The first week of 2013 has been a bit of a roller coaster for me. Sometimes I feel hopeful about the future, and other times I feel entirely hopeless for no reason whatsoever...than perhaps this:
More often than not, I am afraid.
Afraid of what, I cannot say. I don't really know why. Perhaps it's still a bit of melancholy about the holidays being over and the cold, dreary weather setting in, but I think...no, I know...it's more than that. You see, I've always been a deep thinker and deep feeler. Whatever it is, whether joy or sorrow, seeps down into my bones until I ache with it. And during times like this when life is good and all should be at peace in my heart, I find that I'm on edge when I shouldn't be and stir crazy when I have plenty to keep me busy.
Today, Andy started a new series called "Breathing Room" and he talked a lot about having margin in our lives...about having room to breathe. That's why God created the Sabbath. He knew we would need to rest. I think we often find ourselves feeling like there's so much to do in so little time, and we run ourselves ragged as a result. We fear slowing down because we think it means failure. We think we won't catch up.
But who are we chasing? What are we running after?
Andy said we do things out of fear, not faith. We think if we can just achieve this standard, or just reach that goal, then everything will work out in our favor. Then we won't have to be afraid of not paying our bills or wearing the latest fashion or keeping up with Joneses. But it's that very fear that keeps us enslaved to what we pursue. We aren't really free when we're afraid. We're always waiting for the other shoe to drop because we think we have to control everything around us.
Well, I'm tired of trying to control everything. I want all my relationships to be healthy and for our finances to be perfectly in order and for our house to stay clean and for my life to be pretty. I want, I want, I want...
But the truth is...I'm exhausted.
I need breathing room not because I can't make the time or take a break.
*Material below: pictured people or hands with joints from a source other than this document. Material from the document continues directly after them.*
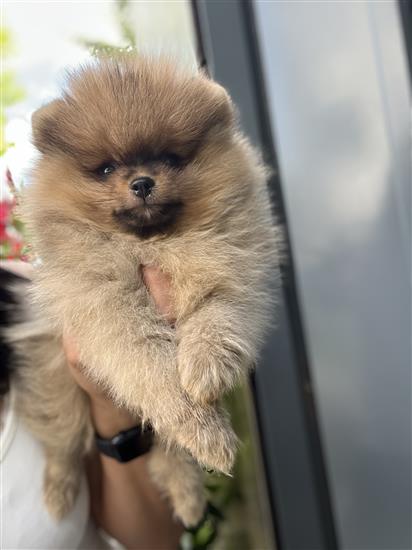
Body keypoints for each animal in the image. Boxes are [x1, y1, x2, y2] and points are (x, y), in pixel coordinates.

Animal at [8, 57, 280, 532]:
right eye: (104, 169)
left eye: (170, 158)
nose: (141, 182)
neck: (155, 244)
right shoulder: (107, 310)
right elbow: (154, 369)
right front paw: (205, 427)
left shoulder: (237, 268)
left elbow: (220, 316)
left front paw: (206, 368)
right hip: (54, 380)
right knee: (63, 439)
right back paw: (59, 492)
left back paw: (189, 495)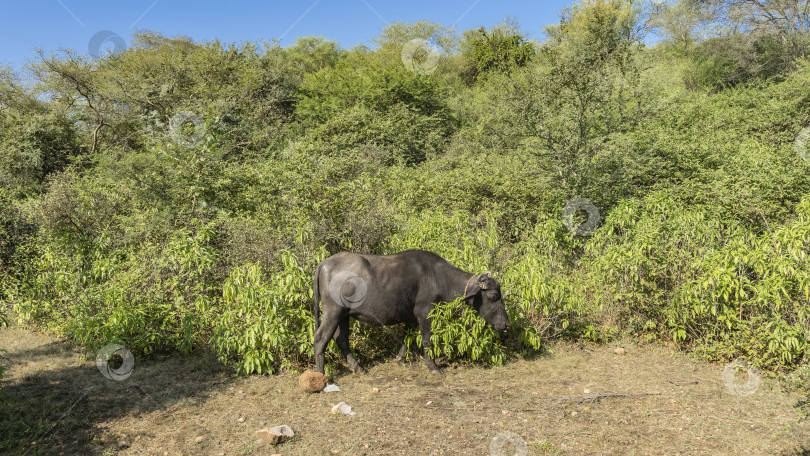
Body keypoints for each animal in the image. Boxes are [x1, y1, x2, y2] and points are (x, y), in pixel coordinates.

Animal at [310, 249, 504, 374]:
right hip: (333, 311)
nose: (506, 324)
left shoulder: (411, 317)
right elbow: (426, 340)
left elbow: (406, 338)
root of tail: (324, 264)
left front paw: (400, 359)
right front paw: (434, 367)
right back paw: (321, 375)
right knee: (321, 338)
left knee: (341, 339)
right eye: (494, 295)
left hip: (344, 315)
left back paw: (359, 368)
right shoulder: (425, 313)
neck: (439, 277)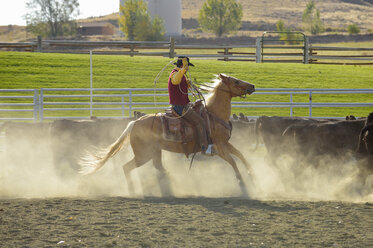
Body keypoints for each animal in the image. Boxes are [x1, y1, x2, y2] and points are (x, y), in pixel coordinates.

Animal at [79, 73, 256, 196]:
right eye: (236, 81)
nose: (252, 86)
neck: (214, 114)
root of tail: (135, 123)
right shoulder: (219, 147)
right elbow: (233, 161)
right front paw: (242, 183)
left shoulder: (226, 144)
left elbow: (241, 155)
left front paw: (252, 174)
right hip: (143, 154)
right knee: (127, 167)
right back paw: (133, 190)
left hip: (154, 152)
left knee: (157, 166)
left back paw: (168, 183)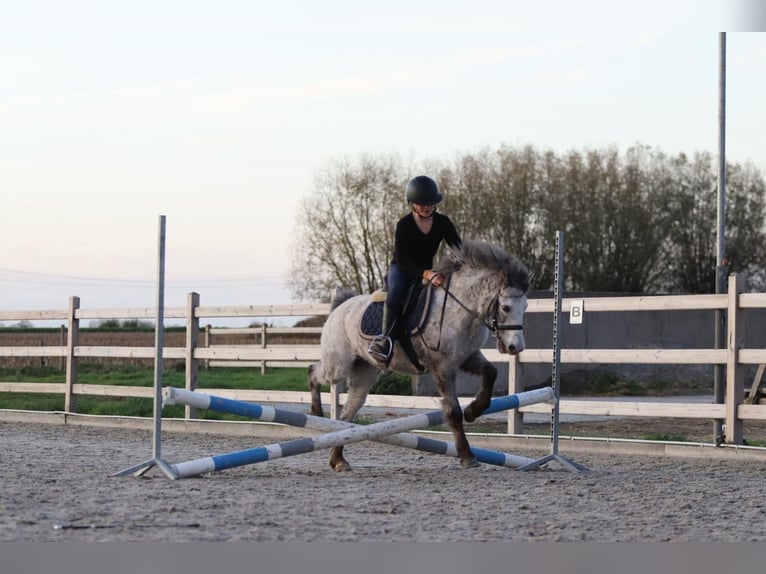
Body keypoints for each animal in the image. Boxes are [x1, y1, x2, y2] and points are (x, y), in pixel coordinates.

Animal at [308, 239, 530, 471]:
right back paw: (316, 412)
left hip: (364, 373)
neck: (458, 309)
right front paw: (467, 456)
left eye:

I work at home now for goodness sake. I can do pretty much whatever I want. But it can be challenging because I'm easily distracted by one thing or another. And then I find myself sort of wandering through my days with no real direction until I become listless and downtrodden and, ultimately, full of fear about where my life is headed.
My problem is not that I'm running too fast after things that don't matter. It's that I'm paralyzed where I stand because I don't want to run after things that don't matter. So I stay here where it's safe...where I won't make a mistake...where even fear begins to feel like home.
I've made myself a castle of fear and locked myself in the tower. All my life I've longed to be a woman who loves Jesus and loves others, and I've sought to become that person. I'm not always good at it, and I'm entirely too hard on myself. But, somehow, I've come to believe that if I worry and if I fret and if I tread carefully I won't disappoint anyone, including myself, and I won't fail at being like Christ.
The good news is I'm beginning to understand that living this way is the exact opposite of living like Christ.
He had more to fear than anyone else. He was an innocent man whose friends turned against Him. Whose own people had him tortured and murdered. Who died so that we would not have to.
If I'm always afraid of messing up, how can I ever fully appreciate His grace? How will His death and resurrection ever matter to me? How can I become more like Him if I reject my need for His love and mercy?
I cannot save myself. I can only look to Him...in every day and every minute for the rest of my life.
Jesus- my love, my friend, my Savior- is the answer to my fear. And He will take me where I need to go. I don't have to find the way on my own...or stay here in this tower as life passes by.
I imagine Jesus standing outside the tower door, whispering to me, saying, "My love, you don't have to stay in there. The door is not locked. Come out. Let me take you away from here."
So I'm about to open the door. I'm about to take His hand. And I am not afraid any longer.